3
Каждую субботу Садчиков уезжал за грибами и возвращался вечером в воскресенье. Он любил ночевать у костра, где-нибудь на берегу озера. Подстелив еловых лап, он укутывался в плащ-палатку и долго лежал возле костра. В те долгие ночные часы он не спал, а просто смотрел в огонь, ни о чем не думая, иногда шепотком затягивая фронтовые песни, но до конца допеть ни одну не мог: помнил он только первые куплеты.

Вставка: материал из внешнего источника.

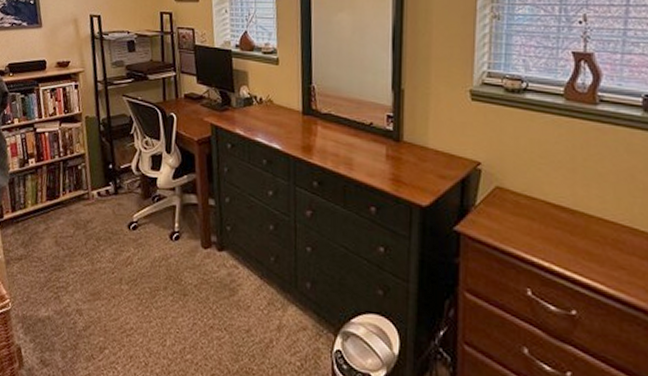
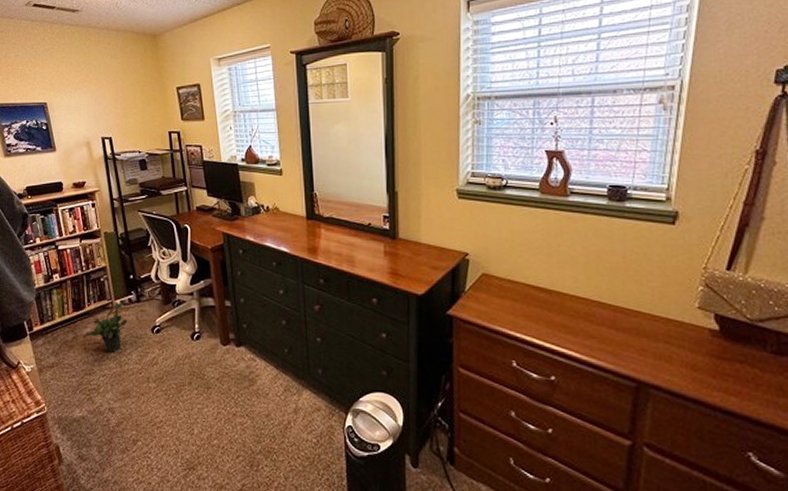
potted plant: none [54,191,105,248] -> present [82,299,128,352]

Домой Садчиков норовил приехать с последней электричкой, тихонько раздеться в прихожей, отнести грибы на кухню, почистить их и замочить в соленой воде. Он ходил по квартире на цыпочках, но все равно умудрялся разбудить жену.

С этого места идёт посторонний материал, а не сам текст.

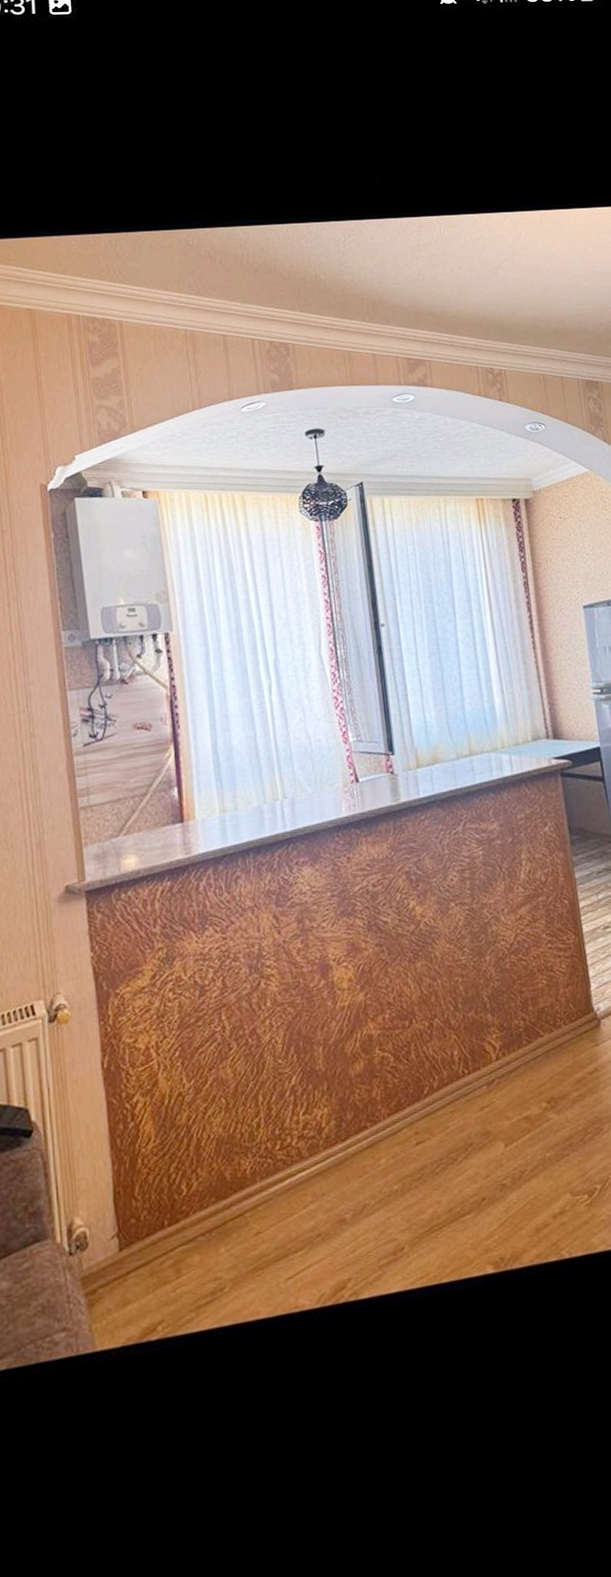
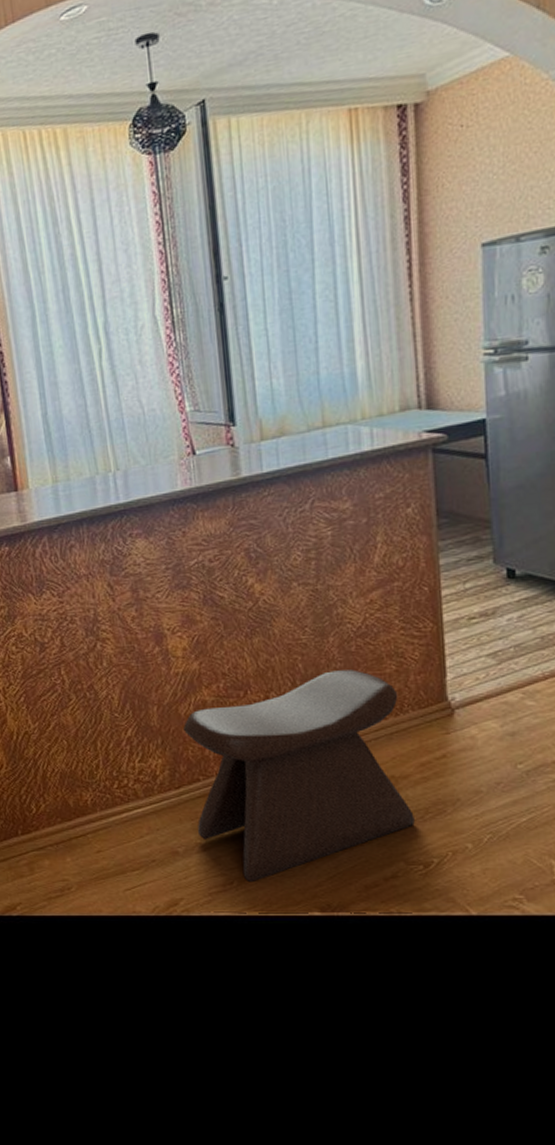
stool: none [350,987,576,1245] -> present [184,669,415,883]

— Неужели нельзя аккуратней двигаться? — сердито кричала Галя из спальни и громко захлопывала дверь. — У меня завтра операция!
Сначала Садчиков обижался: «У меня тоже завтра операция». Однажды Галя сказала ему, что ассенизаторы и милиционеры — профессии, обреченные на умирание. «Научно-техническая революция освободит мир от целого ряда мезозойских профессий. Мы пристроим тебя, отец, сторожем на садовые участки — будешь воевать с сороками. Они неисправимые жулики».

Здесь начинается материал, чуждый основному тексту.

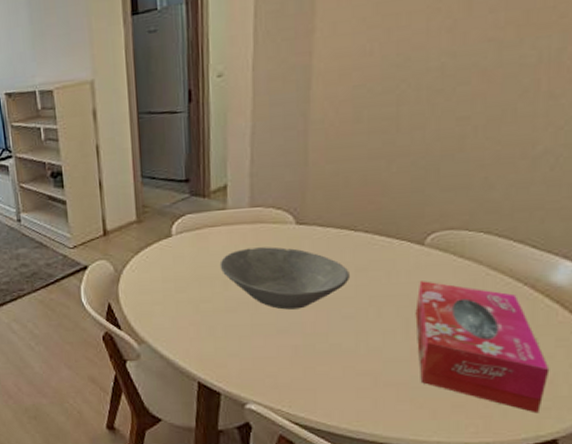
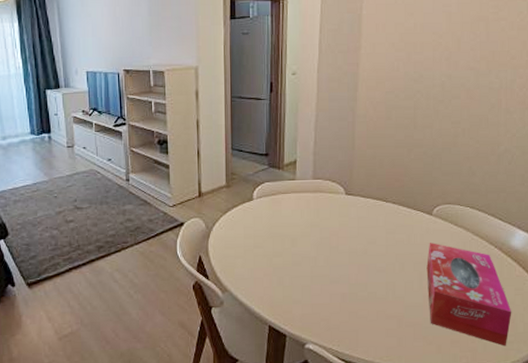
bowl: present [219,247,349,310] -> none [289,212,382,264]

Обычно Садчиков, возвратившись из леса, ложился спать на диване в столовой, просыпался в шесть часов и сразу же уходил. Сначала он говорил, что ходит по утрам в бассейн, а потом Галя привыкла к этому и вообще перестала спрашивать, куда это он так рано убегает. Садчиков бродил по пустынным улицам, завтракал в маленькой стеклянной закусочной в Скатертном и приходил к себе в восемь. До девяти он читал журналы — в библиотеке ему оставляли «Иностранную литературу» и «Науку и жизнь», а потом начинал допрашивать бандитов.
В ту субботу Садчиков пришел на совершенно безлюдную платформу в двенадцать: он заблудился в лесу и с трудом вышел к железной дороге, освещая фонариком еле заметную тропку. Две корзины были полны грибами, и он думал, как дотащить их до дома — на метро он явно опоздал, на такси денег нет, а топать через весь город с двумя тяжелыми корзинами — годы не те.
— Белые есть? — спросила кассирша, протягивая ему билет.
— Мало. Подберезовики все больше, а б-боровик уже сошел.
Почувствовав, что за спиной стоит человек, Садчиков отодвинулся от окошка кассы.
— Тоже грибник? — спросила кассирша. — Чего вы сегодня все так поздно?
— Кто по грибы, а кто по рыбу, — ответил человек и дребезжаще, по-стариковски добро рассмеялся.
— Есть рыба-то?
— Да есть маненько. Мне билетик, гражданочка.
— Куда?
Садчиков поднял корзину и обернулся, чтобы идти на платформу, — желтый глаз электрички уже светился в ночи. Он только одно мгновение видел рыбака и сразу же узнал Пименова. Сейчас Пименов был совсем другим — маленьким, уютным, добрым, усатым дедушкой.
Стоя на платформе и наблюдая за тем, как Пименов, поправив спиннинг, вскинул на спину рюкзак, Садчиков думал: «Милиции-то здесь нет. Впрочем, зачем мне милиция? Уж кого-кого, а этого я сам прихвачу».
Он подошел к Пименову, взял его под руку и сказал:
— Вик-ктор Петрович, а м-мы вас обыскались… Уху п-придется в т-тюрьме варить.
Пименов удивленно обернулся к Садчикову.
— Вы о чем, гражданин? — спросил он, и Садчиков увидел, как в острых его глазах, освещенных сильным прожектором приближающейся электрички, взметнулось что-то быстрое и яркое. — Вы чего?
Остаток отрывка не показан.